What is expected =>
Whichever lines include the word "responses", copy them as they appear in the data.

* * * * * * *

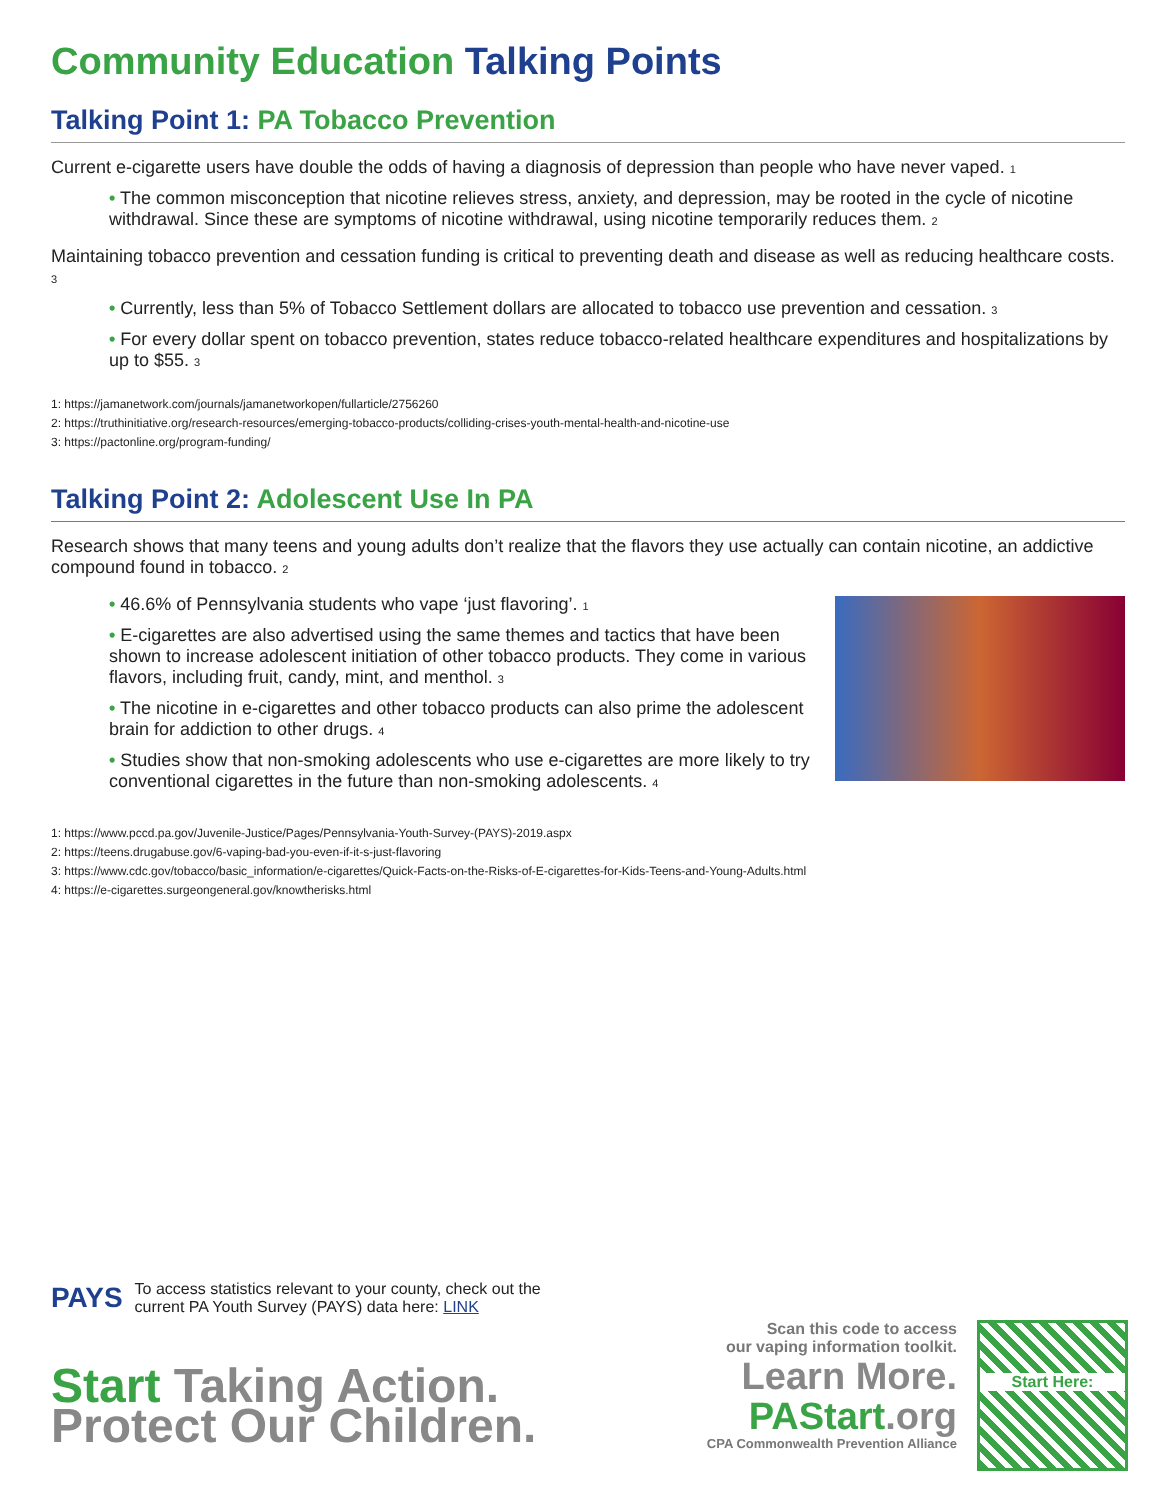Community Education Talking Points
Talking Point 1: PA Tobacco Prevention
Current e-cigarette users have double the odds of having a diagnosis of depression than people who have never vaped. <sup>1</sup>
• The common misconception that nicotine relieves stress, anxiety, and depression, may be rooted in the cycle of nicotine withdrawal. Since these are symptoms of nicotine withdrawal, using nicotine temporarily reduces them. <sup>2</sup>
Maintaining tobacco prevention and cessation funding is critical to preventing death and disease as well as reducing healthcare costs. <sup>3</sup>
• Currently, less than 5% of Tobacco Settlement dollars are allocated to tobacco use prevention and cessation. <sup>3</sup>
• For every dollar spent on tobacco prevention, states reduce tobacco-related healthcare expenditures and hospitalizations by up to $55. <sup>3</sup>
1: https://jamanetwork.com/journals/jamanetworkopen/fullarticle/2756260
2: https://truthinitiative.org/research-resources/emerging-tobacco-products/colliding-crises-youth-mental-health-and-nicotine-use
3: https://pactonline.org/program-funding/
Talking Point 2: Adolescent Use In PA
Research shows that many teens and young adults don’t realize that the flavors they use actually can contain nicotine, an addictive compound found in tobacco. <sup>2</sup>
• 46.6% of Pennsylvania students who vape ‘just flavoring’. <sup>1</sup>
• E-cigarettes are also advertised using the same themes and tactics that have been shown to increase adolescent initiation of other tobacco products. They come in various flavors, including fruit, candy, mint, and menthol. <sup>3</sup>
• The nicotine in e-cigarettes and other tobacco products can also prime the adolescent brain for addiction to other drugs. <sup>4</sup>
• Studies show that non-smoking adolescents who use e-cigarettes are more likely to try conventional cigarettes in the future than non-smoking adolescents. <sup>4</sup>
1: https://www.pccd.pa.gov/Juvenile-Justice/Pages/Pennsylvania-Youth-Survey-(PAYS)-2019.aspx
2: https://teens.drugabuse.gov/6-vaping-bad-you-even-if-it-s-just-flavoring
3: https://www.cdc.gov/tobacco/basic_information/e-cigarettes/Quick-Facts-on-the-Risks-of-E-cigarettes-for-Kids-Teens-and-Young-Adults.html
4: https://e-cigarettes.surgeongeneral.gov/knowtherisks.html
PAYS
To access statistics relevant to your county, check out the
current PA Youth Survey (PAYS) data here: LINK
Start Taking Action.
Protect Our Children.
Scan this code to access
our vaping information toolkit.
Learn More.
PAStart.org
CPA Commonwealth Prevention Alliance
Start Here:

* * * * * * *

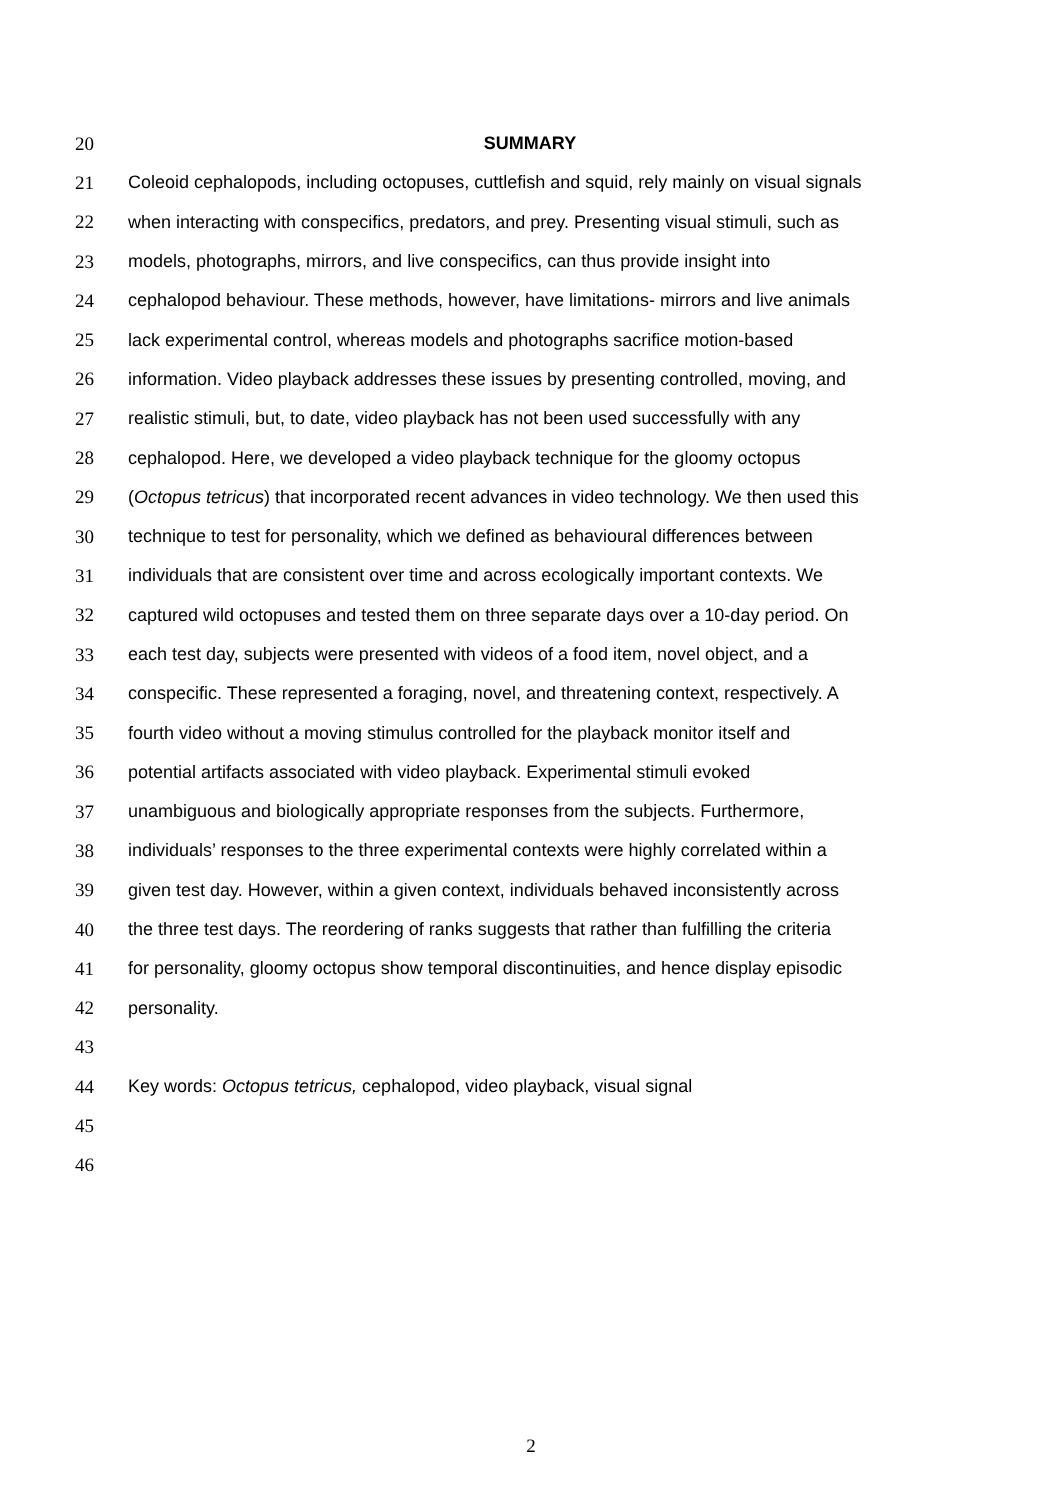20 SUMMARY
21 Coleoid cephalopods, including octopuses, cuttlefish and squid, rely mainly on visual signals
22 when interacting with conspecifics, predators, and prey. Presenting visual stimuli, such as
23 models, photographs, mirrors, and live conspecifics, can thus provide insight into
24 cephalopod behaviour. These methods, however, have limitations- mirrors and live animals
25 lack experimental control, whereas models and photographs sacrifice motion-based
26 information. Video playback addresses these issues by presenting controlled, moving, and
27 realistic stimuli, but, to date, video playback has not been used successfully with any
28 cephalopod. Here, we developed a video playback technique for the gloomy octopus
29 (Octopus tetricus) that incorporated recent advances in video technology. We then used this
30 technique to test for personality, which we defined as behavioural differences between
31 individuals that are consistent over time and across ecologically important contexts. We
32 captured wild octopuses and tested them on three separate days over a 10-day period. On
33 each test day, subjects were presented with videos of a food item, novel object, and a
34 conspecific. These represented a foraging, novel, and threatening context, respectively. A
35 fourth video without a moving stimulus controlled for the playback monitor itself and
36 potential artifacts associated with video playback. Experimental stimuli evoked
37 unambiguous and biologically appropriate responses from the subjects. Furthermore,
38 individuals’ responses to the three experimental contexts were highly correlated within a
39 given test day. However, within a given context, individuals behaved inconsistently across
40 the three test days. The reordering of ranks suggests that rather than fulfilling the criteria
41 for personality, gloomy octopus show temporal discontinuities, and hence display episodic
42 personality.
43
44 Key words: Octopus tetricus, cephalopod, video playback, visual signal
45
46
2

* * * * * * *

Task result =>
37 unambiguous and biologically appropriate responses from the subjects. Furthermore,
38 individuals’ responses to the three experimental contexts were highly correlated within a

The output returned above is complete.